Wydaje mi się,że już nigdy nie będę mógł jej zaufać, że nie będę chciał jej dotknąć ,kochać się z nią - pomimo tego ,że przez całe życie bardzo mnie pociągała...
Nie wyobrażam sobie dalszego życia z osobą ,która popełniła największą zbrodnię ,jaką można zrobić w małżeństwie - ZDRADĘ tak perfidną, wyrafinowaną i przemyślaną , i której ona w dodatku chyba w ogóle nie żałuje (a przynajmniej nie okazuje tego, choć wiem że gotuje się w niej, bo strasznie wybuchła kilka razy z byle powodu )....

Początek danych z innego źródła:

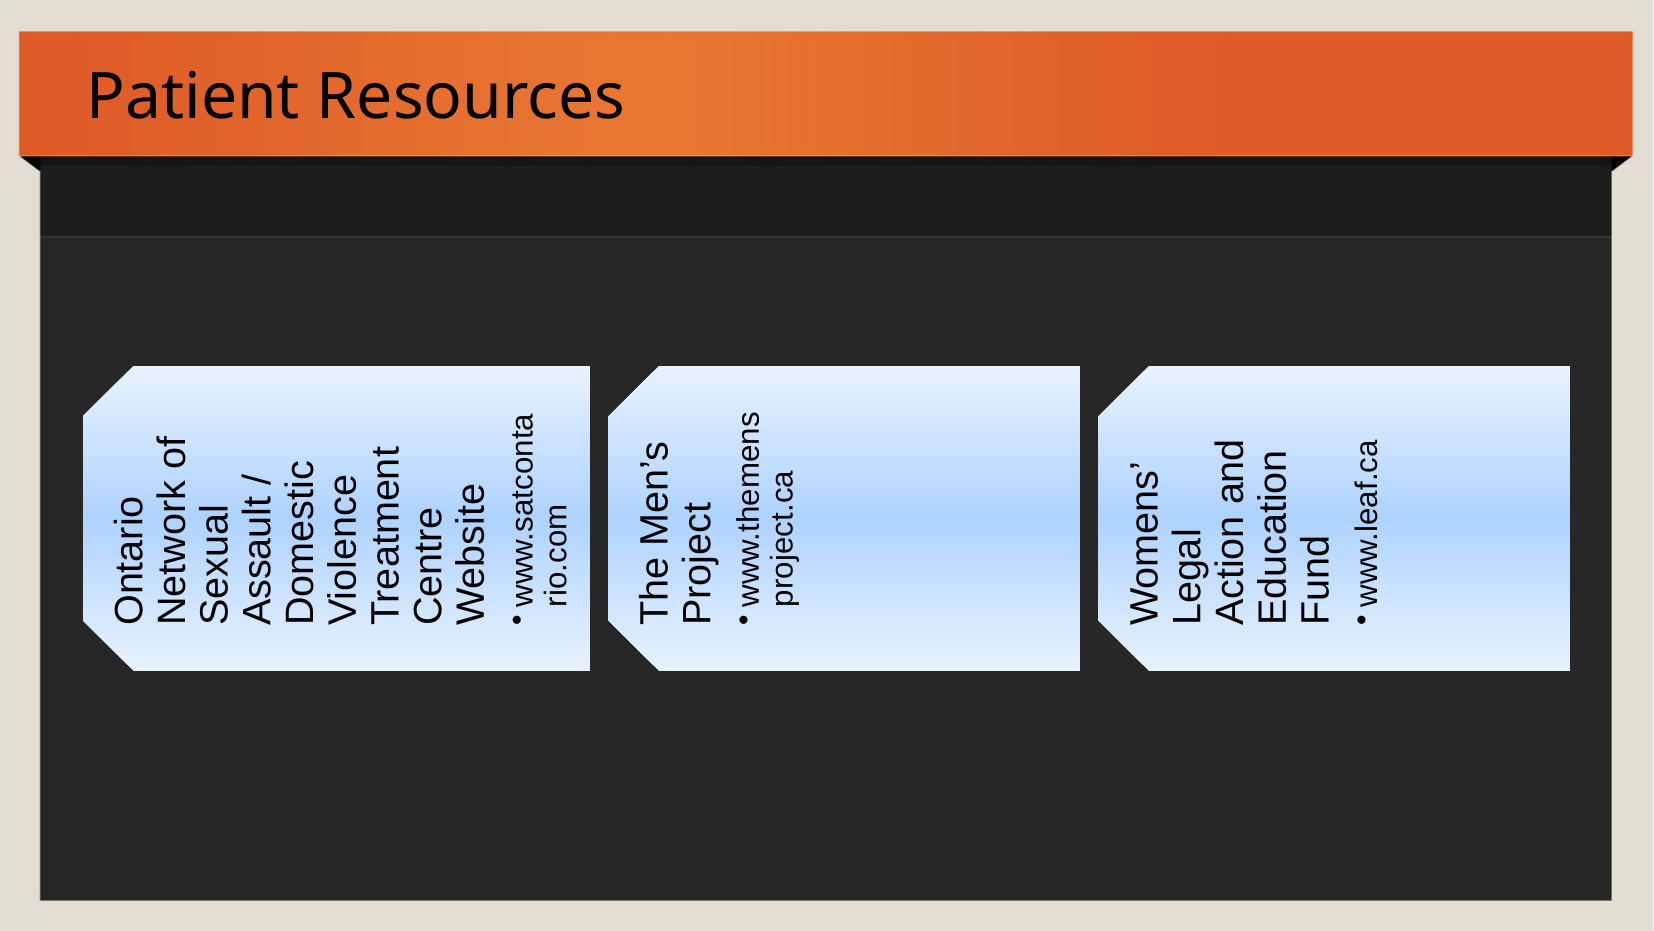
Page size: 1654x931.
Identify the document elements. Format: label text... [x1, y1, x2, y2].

text_box Ontario Network of Sexual Assault / Domestic Violence Treatment Centre Website www.satcontario.com [82, 365, 591, 671]
text_box Womens’ Legal Action and Education Fund www.leaf.ca [1098, 365, 1571, 671]
picture [0, 0, 1654, 931]
title Patient Resources [71, 46, 1597, 140]
text_box The Men’s Project www.themensproject.ca [608, 365, 1081, 671]
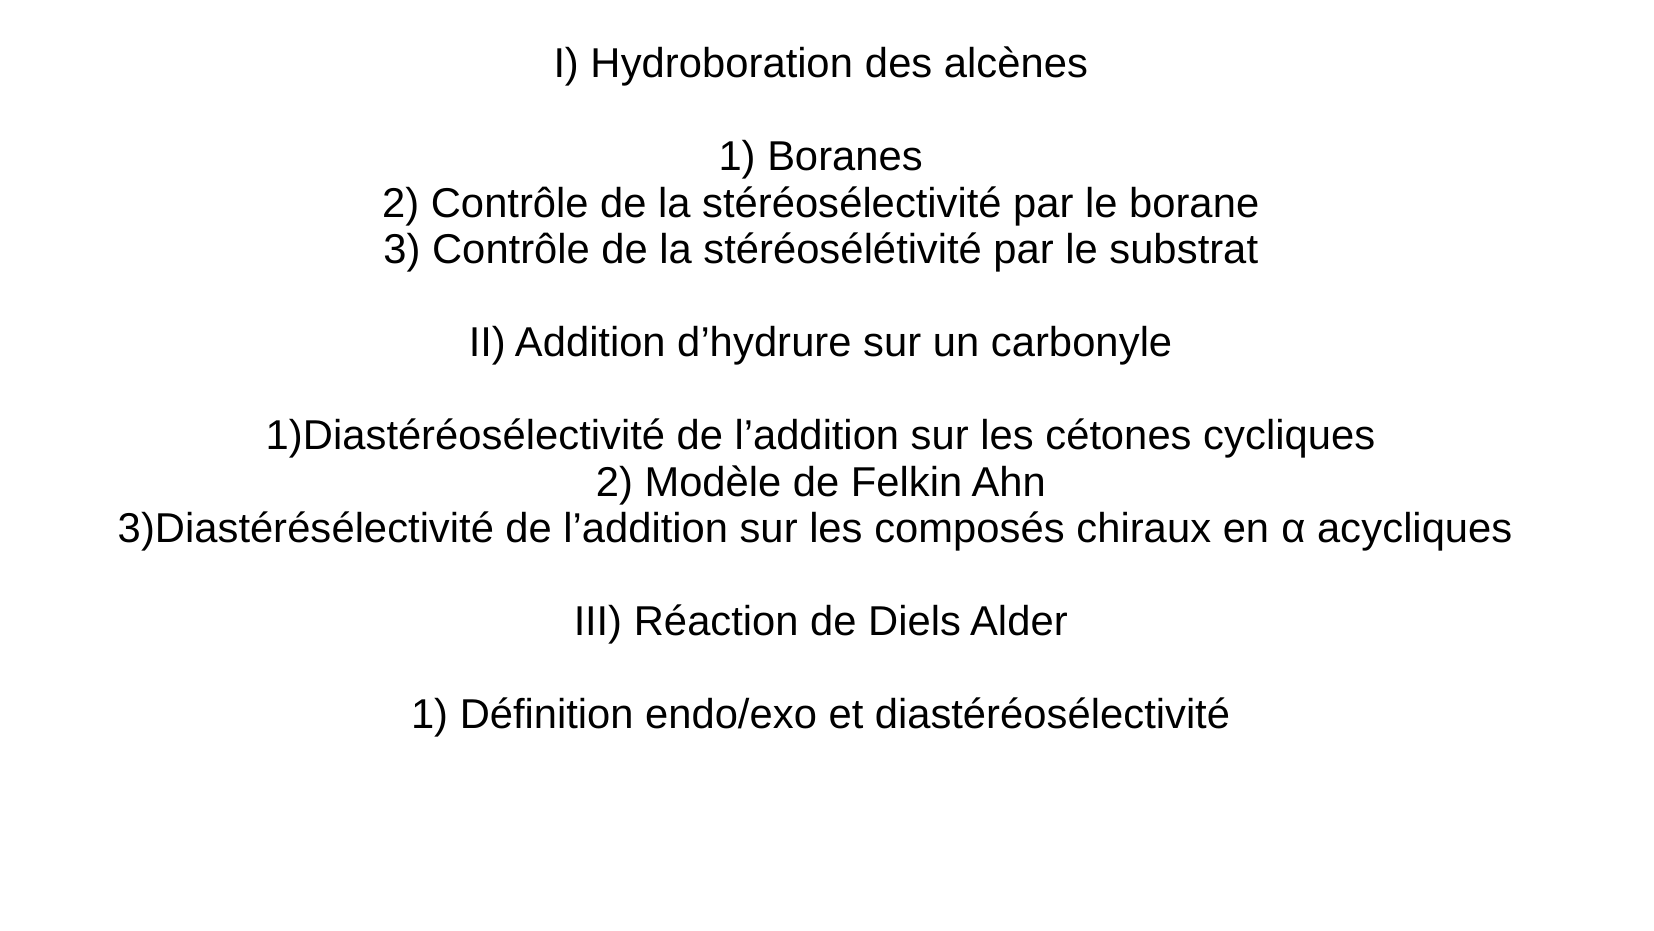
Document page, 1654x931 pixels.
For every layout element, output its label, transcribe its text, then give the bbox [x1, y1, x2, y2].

text_box I) Hydroboration des alcènes 1) Boranes 2) Contrôle de la stéréosélectivité par le borane 3) Contrôle de la stéréosélétivité par le substrat II) Addition d’hydrure sur un carbonyle 1)Diastéréosélectivité de l’addition sur les cétones cycliques 2) Modèle de Felkin Ahn 3)Diastérésélectivité de l’addition sur les composés chiraux en α acycliques III) Réaction de Diels Alder 1) Définition endo/exo et diastéréosélectivité [70, 40, 1571, 931]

Pomimo tego ,że zawsze bardzo brakowało mi seksu , a już najbardziej zwykłej, kobiecej czułości - ja jej nigdy nie zdradziłem. To jest dodatkowy powód do ogromnego żalu, a momentami wręcz nienawiści do żony...Tym bardziej , że ona teraz jest niezwykle agresywna w stosunku do mnie - zapewne w ten sposób chce odepchnąć od siebie wyrzuty sumienia...
Myślę, że rozwód będzie dla nas jednak najlepszym rozwiązaniem. Trzeba skończyć to piekło, ten toksyczny rak ,który zabijał już od kilku lat całą radość i sens życia...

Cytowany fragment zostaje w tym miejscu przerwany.